ŞANI YÜCE KUR’AN’A ant olsun.

_____________________
[*] Bu harflere huruf-u mukattaa /birbiri ile bağlantısı kesilmiş harfler denir. Bunların Nebîmize sorulmamış olması, bilinen bir anlamının olduğunu gösterir. Yoksa müşrikler bunu dillerine dolar, Nebîmizi sürekli rahatsız ederlerdi. Bununla ilgili sorular, İslam’ın Arap yarımadası dışına yayılmasından sonra başlamıştır.

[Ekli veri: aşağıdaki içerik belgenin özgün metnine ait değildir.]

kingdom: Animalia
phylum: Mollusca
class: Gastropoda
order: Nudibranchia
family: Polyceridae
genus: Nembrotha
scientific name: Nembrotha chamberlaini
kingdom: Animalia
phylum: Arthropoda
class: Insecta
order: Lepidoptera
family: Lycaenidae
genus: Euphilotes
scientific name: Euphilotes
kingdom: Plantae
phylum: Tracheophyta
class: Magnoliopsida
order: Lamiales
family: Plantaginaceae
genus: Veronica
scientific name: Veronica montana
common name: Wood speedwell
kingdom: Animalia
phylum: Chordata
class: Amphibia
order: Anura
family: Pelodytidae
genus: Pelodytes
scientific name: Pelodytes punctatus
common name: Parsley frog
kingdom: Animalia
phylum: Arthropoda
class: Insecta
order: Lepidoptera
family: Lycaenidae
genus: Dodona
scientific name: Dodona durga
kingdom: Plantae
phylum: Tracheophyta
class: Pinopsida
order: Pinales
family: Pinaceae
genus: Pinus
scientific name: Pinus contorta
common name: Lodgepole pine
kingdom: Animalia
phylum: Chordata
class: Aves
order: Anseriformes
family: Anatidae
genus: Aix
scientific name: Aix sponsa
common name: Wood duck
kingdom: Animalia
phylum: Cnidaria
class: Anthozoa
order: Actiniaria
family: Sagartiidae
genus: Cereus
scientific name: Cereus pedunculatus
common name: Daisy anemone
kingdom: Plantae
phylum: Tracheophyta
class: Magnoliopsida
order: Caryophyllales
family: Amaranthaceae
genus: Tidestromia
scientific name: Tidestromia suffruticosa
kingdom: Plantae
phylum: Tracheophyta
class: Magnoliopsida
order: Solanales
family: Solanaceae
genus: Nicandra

Bu harflerle başlayan yirmi dokuz sureden yirmi beşinde Kur’an’a, dördünde de önemli konulara vurgu yapılıyor olmasından, onların dikkatleri toplama görevi yaptığı anlaşılır. Türkçede böyle bir kullanım yoktur.

Kaf 2

İçlerinden kendilerine, bir uyarıcı gelmesine hayret edip şaştılar da inkârcılar: “Bu acayip bir şeydir.

Kaf 3

Öldüğümüzde ve toprak olduğumuzda mı (tekrar dirileceğiz?!) Bu (ihtimali) uzak bir dönüştür!” dediler.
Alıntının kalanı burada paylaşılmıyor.